▶ What you should do:
Only the lines below from the one that contains "middle mcp: (260, 152)" through the one that contains "middle tip: (1090, 667)" should appear in your answer, exact and without pictures.

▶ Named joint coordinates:
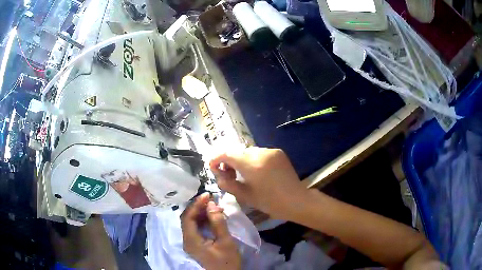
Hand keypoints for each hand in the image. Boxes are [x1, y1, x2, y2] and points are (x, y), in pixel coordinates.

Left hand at [181, 193, 240, 269]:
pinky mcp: (195, 244)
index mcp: (191, 241)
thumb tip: (212, 204)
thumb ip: (218, 223)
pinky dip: (202, 220)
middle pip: (187, 219)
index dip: (196, 204)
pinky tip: (212, 216)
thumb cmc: (227, 261)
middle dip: (198, 207)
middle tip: (211, 199)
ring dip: (200, 213)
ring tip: (214, 206)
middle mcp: (187, 240)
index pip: (188, 217)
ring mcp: (190, 243)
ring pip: (191, 223)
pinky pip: (195, 228)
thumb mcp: (226, 242)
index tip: (207, 195)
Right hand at [209, 147, 307, 219]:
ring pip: (248, 152)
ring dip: (242, 160)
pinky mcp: (278, 152)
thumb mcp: (245, 196)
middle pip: (237, 152)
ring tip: (244, 174)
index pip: (226, 153)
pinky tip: (258, 172)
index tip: (212, 167)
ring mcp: (271, 151)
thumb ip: (227, 184)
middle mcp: (260, 152)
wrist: (296, 200)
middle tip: (229, 175)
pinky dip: (254, 160)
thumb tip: (218, 175)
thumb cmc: (270, 202)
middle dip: (229, 162)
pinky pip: (260, 153)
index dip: (216, 159)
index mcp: (251, 164)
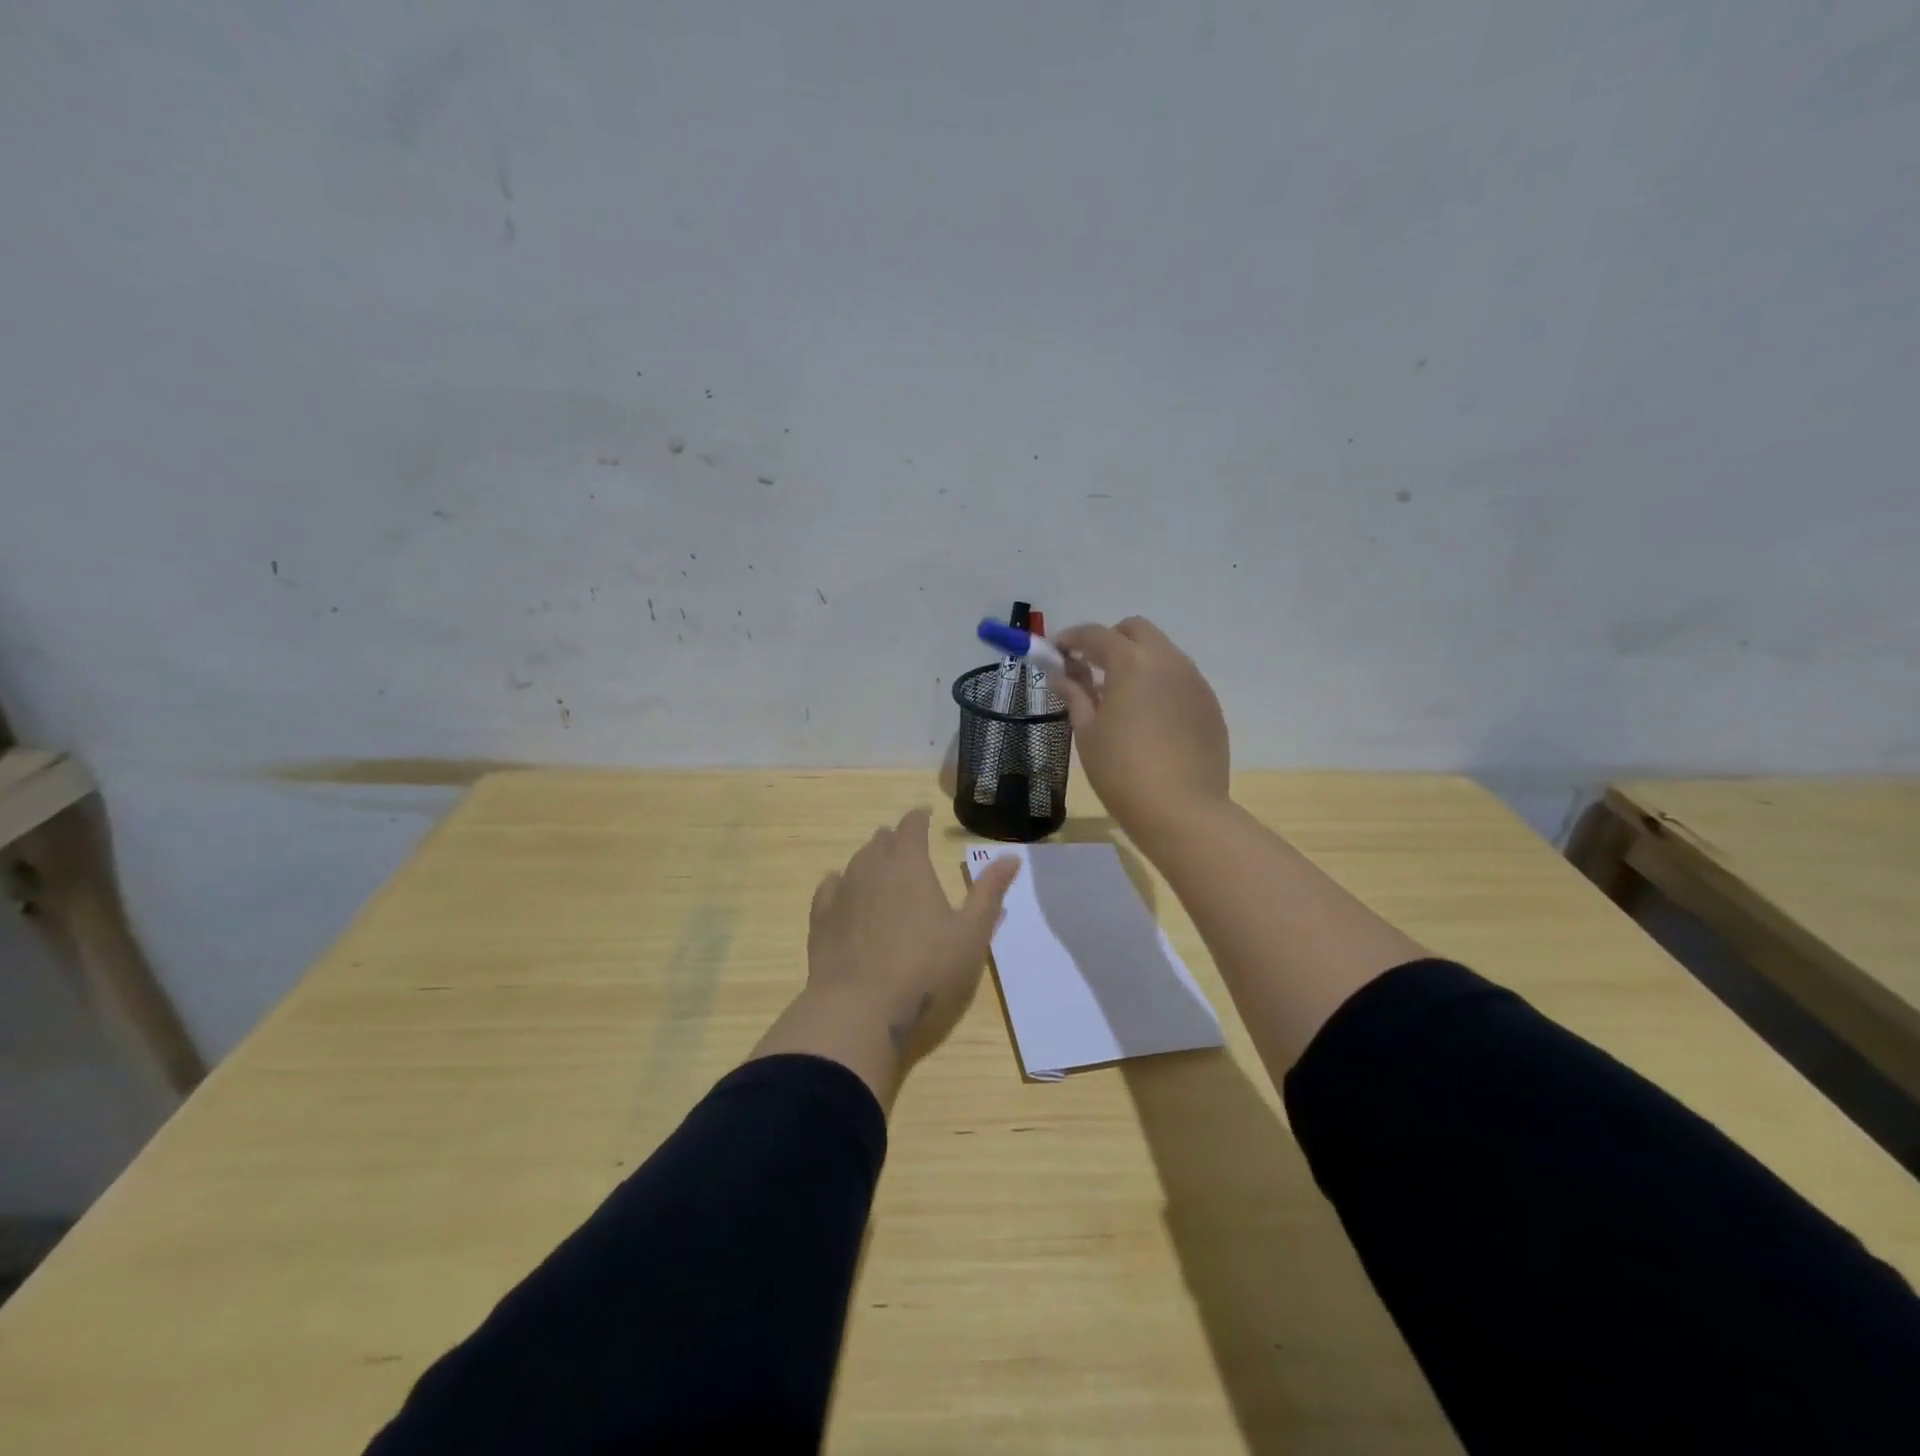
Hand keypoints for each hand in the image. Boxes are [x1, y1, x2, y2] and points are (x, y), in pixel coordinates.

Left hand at [754, 808, 1019, 1104]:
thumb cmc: (925, 971)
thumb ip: (989, 893)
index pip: (912, 826)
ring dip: (871, 859)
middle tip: (907, 846)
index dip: (919, 818)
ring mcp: (842, 893)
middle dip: (896, 839)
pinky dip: (841, 883)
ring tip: (881, 867)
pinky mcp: (820, 919)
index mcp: (909, 865)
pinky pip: (830, 888)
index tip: (925, 816)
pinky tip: (843, 891)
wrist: (859, 1011)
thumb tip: (1012, 857)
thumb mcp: (971, 934)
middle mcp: (871, 868)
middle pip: (882, 841)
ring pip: (856, 862)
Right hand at [1054, 616, 1229, 843]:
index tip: (1057, 650)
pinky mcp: (1210, 705)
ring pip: (1162, 653)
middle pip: (1136, 630)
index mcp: (1132, 663)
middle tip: (1090, 667)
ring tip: (1120, 695)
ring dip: (1137, 660)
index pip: (1096, 635)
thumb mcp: (1088, 733)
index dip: (1072, 638)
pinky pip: (1180, 679)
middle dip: (1110, 640)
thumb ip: (1076, 695)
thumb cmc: (1122, 771)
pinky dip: (1159, 684)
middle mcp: (1168, 661)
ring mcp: (1194, 682)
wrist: (1182, 811)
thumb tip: (1064, 675)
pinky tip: (1149, 717)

▶ Response to this task:
middle mcp: (260, 152)
wrist: (296, 200)
middle tip: (229, 175)
pinky dip: (254, 160)
thumb tip: (218, 175)
thumb cmc: (270, 202)
middle dip: (229, 162)
pinky pip: (260, 153)
index dip: (216, 159)
index mcp: (251, 164)
Hand keypoints for each hand in the image. Boxes are [x1, y1, x2, y2] and points are (x, y), in pixel coordinates.

Left hand at [754, 808, 1019, 1104]:
thumb cmc: (925, 971)
thumb ip: (989, 893)
index pip: (912, 826)
ring dip: (871, 859)
middle tip: (907, 846)
index dip: (919, 818)
ring mcp: (842, 893)
middle dip: (896, 839)
pinky dip: (841, 883)
ring tip: (881, 867)
pinky mcp: (820, 919)
index mcp: (909, 865)
pinky pip: (830, 888)
index tip: (925, 816)
pinky tip: (843, 891)
wrist: (859, 1011)
thumb tip: (1012, 857)
thumb mcp: (971, 934)
middle mcp: (871, 868)
middle pip: (882, 841)
ring pip: (856, 862)
Right hand at [1054, 616, 1229, 843]:
index tip: (1057, 650)
pinky mcp: (1210, 705)
ring pip: (1162, 653)
middle pip: (1136, 630)
index mcp: (1132, 663)
middle tip: (1090, 667)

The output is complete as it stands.